La Grande-Bretagne eut l’attitude la plus négative à l’égard de la révolution au cours de sa première année. Elle espérait sa répression rapide avant que la Grèce ne passe sous la protection de l’empereur russe Alexandre.
Bien que les grecs aient remporté les victoires au cours de ces deux premières années, il arrêtèrent de se battre contre les Ottomans et commencèrent à se battre entre eux. S’ensuit deux guerres civiles en 1823-1825 avec des divisions et des conflits principalement pour le partage le pouvoir, ce qui facilita la tâche à la Sainte-Alliance.
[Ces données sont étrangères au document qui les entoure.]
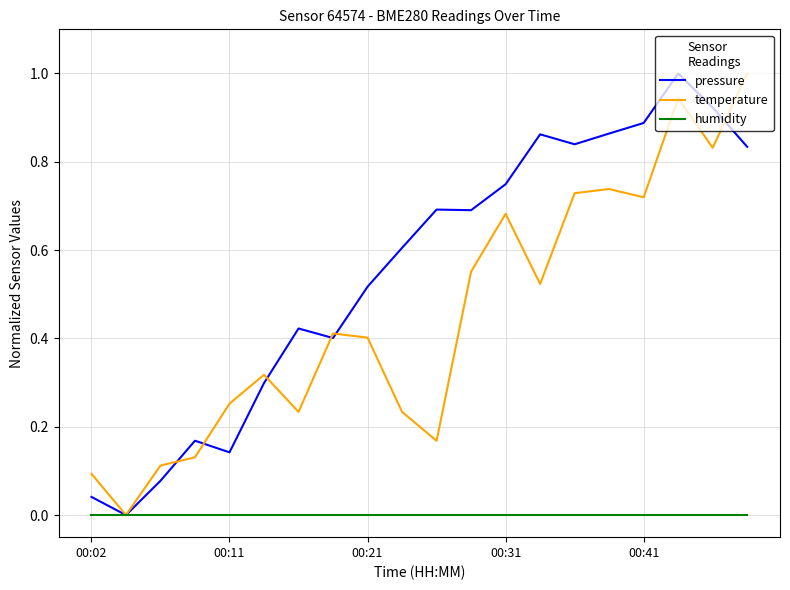

List the series in order of their overall mean, lowest first.

humidity, temperature, pressure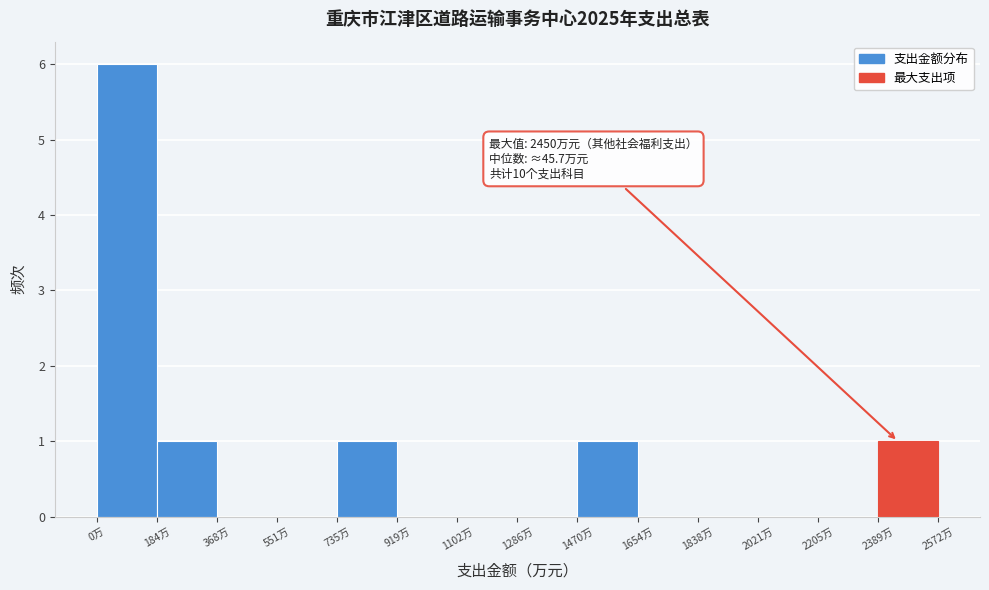

Which range on the x-axis has the tallest bar?

0 to 180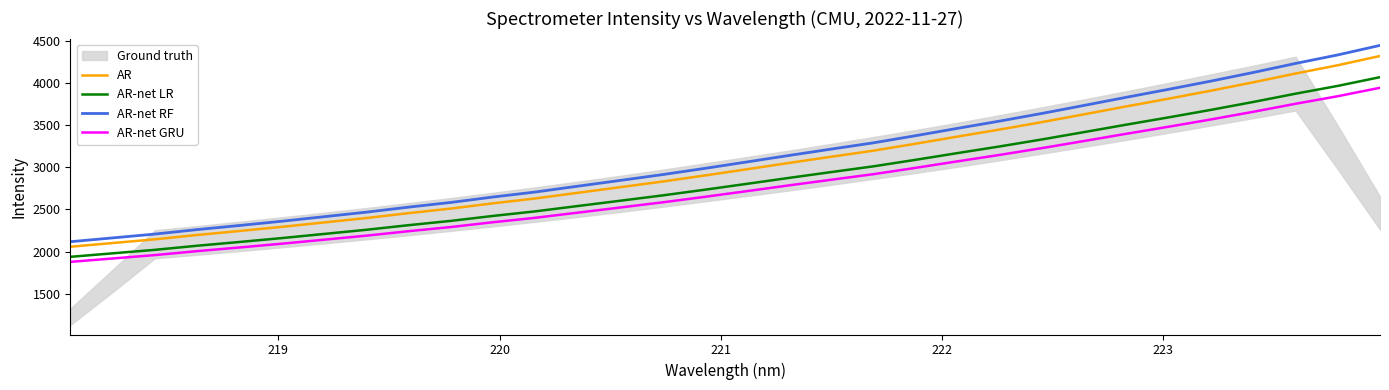

True or false: AR-net RF and AR-net LR intersect in this chart.

False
Le comportement et les actions des Ottomans comme le massacre de Chios ou la déportation de grecs en Égypte renforcèrent la vague de Philhéllenisme, ce qui amena la Sainte-Alliance à vouloir intervenir. La Russie voulait affaiblir l’empire Ottoman et être solidaire des grecs orthodoxes. La Grande-Bretagne, dès lors que Canning succéda à Castlereagh, changea un peu sa politique envers la révolution grecque. De plus elle ne pouvait pas rester neutre si elle voulait rester présente diplomatiquement dans les régions balkaniques. La France avec Charles X voyait comme obligation morale d’aider les grecs.
L’indépendance
La Grèce obtint son indépendance de l’Empire Ottoman avec un protocole signé à Londres le 22 janvier 1830 entre la Grande-Bretagne, la France et la Russie. L’article premier du Protocole stipule que « la Grèce est un État indépendant et jouit de tous les droits, politiques, administratifs et commerciaux, qui sont liés à la pleine indépendance ». Les premières frontières de l’État grec indépendant, telles que définies par le Protocole, connu sous le nom de «Protocole d’indépendance», étaient les rivières Aspropotamos (Acheloos) à l’ouest et Sperchios au nord.
Le premier gouverneur de la Grèce (décidé à l’Assemblée nationale de Trézène) fut Ioánnis Kapodístrias de janvier 1828 jusqu’à son assassinat à Nauplie, le 9 octobre 1831. Les trois puissances choisirent Othon de Wittelsbach, le fils du roi de Bavière, pour devenir le premier roi des grecs sous le nom Othon Ier de Grèce. C’est lui qui désigna en 1838 l’anniversaire du début de la Révolution, le 25 mars, comme fête nationale de la Grèce.